-- START OF EXTRACT PROVIDED --

The words “concerted activity” cover “mutually contrived or agreed on” activities. Merriam-Webster’s Collegiate Dictionary (11th ed. 2003); see also American Heritage Dictionary (5th ed. 2011) (“[pl]anned or accomplished together”); Webster’s New International Dictionary 553 (2d ed. 1942) (“[mjutually contrived or planned; agreed on”). As the Supreme Court has put it, Section 7 “embraces the activities of employees who have joined together in order to achieve common goals.” NLRB v. City Disposal Sys. Inc., 465 U.S. 822, 830, 104 S.Ct. 1505, 79 L.Ed.2d 839 (1984). Under that definition, all can agree that when a group of employees brings a lawsuit to achieve more favorable terms of employment, they are engaged in “concerted activity” for mutual aid or protection. Eastex, Inc. v. NLRB, 437 U.S. 556, 565-66 & n.15, 98 S.Ct. 2505, 57 L.Ed.2d 428 (1978); Brady v. Nat’l Football League, 644 F.3d 661, 673 (8th Cir. 2011).
The key question, which the Board and the majority do not confront, is what makes such a lawsuit “concerted.” The Board assumes that, when a court or arbitrator consolidates employees’ claims through a class action or joinder, the employees litigate concertedly. But the “con-certedness” of litigation does not turn on the particular procedural form that litigation takes. An activity is “concerted” as long as workers mutually plan and support it. Whether a group of employees brings a class action, joint claims, separate claims, or whether the group supports a single-plaintiff suit, their legal action is protected if they are substantively cooperating in the litigation campaign—say by pooling money, coordinating the timing of their claims, or sharing attorneys and legal strategy. These are the sort of collaborative activities—which employees can engage in of their own accord and not at the leave of a judge—that Section 7 protects.
The first canon of construction—that words are “known by the company they keep”—confirms this interpretation. Logan v. United States, 552 U.S. 23, 31, 128 S.Ct. 475, 169 L.Ed.2d 432 (2007). Consider the “concerted activities” language in context. Section 7 guarantees workers “the right to self-organization, to form, join, or assist labor organizations, to bargain collectively through representatives of their own choosing, and to engage in other concerted activities for the purpose of collective bargaining or other mutual aid or protection.” 29 U.S.C. § 157. Employees engage in each of the listed activities—organization, *415unionization, collective bargaining, electing representatives—on their own collective initiative. The same can be said about a group of employees filing a lawsuit or set of lawsuits against their employer. All of these self-directed, collaborative activities are part of the “freedom of association [and] self-organization” that Section 7 protects. Id. § 151. But class litigation is not something that employees just do. The use of collective procedures is limited by statute, by the rules of the forum, and, yes, by waiver. Section 7 prevents employers from interfering with employees’ attempts to assert their own interests through collective action; it does not create an affirmative right to use or pursue courtroom procedures that the law carefully limits.
The related canon of ejusdem generis— the principle that when a general term follows a list of specific terms, the general term should be understood to refer to subjects akin to the specific ones—also requires us to interpret “other concerted activities” more narrowly than the Board. Circuit City, 532 U.S. at 114-15, 121 S.Ct. 1302. We cannot leap from the independent, real-world activities that Section 7 enumerates to the highly regulated, courtroom-bound “activities” of class and joint litigation.

-- END OF EXTRACT PROVIDED --

In the passage on concerted activity, what is enough to make an activity "concerted"? You won't need the material after this text.

-- START OF DATA SECTION --

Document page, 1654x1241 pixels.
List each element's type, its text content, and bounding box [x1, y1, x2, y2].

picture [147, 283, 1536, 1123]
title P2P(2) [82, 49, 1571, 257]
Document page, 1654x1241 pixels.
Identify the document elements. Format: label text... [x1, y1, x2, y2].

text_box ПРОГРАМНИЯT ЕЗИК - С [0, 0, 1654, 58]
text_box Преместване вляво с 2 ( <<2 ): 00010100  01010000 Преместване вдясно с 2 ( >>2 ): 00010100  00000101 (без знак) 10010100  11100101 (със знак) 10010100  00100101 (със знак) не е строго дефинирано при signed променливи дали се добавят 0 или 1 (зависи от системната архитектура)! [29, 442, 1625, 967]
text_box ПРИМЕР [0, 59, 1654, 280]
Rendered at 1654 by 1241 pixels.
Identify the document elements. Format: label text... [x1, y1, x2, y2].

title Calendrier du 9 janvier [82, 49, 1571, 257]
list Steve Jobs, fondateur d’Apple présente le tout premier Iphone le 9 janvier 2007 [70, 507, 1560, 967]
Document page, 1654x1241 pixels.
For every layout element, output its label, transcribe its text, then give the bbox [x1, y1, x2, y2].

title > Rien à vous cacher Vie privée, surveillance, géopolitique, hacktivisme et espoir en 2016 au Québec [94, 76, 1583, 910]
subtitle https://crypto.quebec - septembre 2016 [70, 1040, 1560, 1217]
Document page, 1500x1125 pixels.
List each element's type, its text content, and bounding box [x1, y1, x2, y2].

-- END OF DATA SECTION --

** IN RESPONSE **
Workers mutually plan and support it.